Изумленная Анна посмотрела на монаха, не проронившего ни слова за все это время. Феодор пробасил успокаивающе:
– Спроси ее сейчас, поди-ка и не вспомнит свою песенку. Неведомо нам, чаво они видят и чувствуют… Истинно Божьи дети. А ты, матушка, не пужайся – все cладится.
Девочка между тем выпустила из ротика сосок – наелась. Глядела на Анну синью своих глазенок, уже успела высвободить ручку, затихла… и снова заулыбалась. Анна почувствовала мокрое тепло на ладошке.

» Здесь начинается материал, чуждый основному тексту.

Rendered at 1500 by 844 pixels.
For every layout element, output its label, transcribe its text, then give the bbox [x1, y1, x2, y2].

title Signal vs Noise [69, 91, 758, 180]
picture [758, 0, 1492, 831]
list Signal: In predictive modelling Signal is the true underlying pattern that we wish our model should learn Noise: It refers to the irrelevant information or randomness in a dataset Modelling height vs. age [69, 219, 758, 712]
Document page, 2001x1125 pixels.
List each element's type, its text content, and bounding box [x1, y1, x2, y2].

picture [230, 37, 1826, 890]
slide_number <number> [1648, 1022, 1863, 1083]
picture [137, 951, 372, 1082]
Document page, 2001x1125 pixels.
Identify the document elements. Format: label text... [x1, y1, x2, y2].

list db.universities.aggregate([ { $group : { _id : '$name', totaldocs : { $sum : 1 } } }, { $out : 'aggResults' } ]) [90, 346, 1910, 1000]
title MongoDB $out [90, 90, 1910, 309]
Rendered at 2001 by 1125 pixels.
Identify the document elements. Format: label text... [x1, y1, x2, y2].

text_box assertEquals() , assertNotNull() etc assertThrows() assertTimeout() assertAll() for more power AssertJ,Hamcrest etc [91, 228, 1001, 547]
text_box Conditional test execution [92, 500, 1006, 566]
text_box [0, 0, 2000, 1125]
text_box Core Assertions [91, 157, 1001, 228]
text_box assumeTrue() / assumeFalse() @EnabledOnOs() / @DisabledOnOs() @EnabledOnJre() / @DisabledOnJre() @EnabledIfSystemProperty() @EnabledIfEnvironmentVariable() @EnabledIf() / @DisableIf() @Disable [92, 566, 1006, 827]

– Молодец, все дела сделала? – беззубый ротик снова расплылся в улыбке, – меня врасплох не застанешь. Знаю я вас, умельцев! – она заново перепеленала ребенка.
– Теперь и домой можно. Поможешь нам, Федор?
Сохраняя молчание, дворник-монах помог собраться, взял сумку, готовый следовать за матушкой.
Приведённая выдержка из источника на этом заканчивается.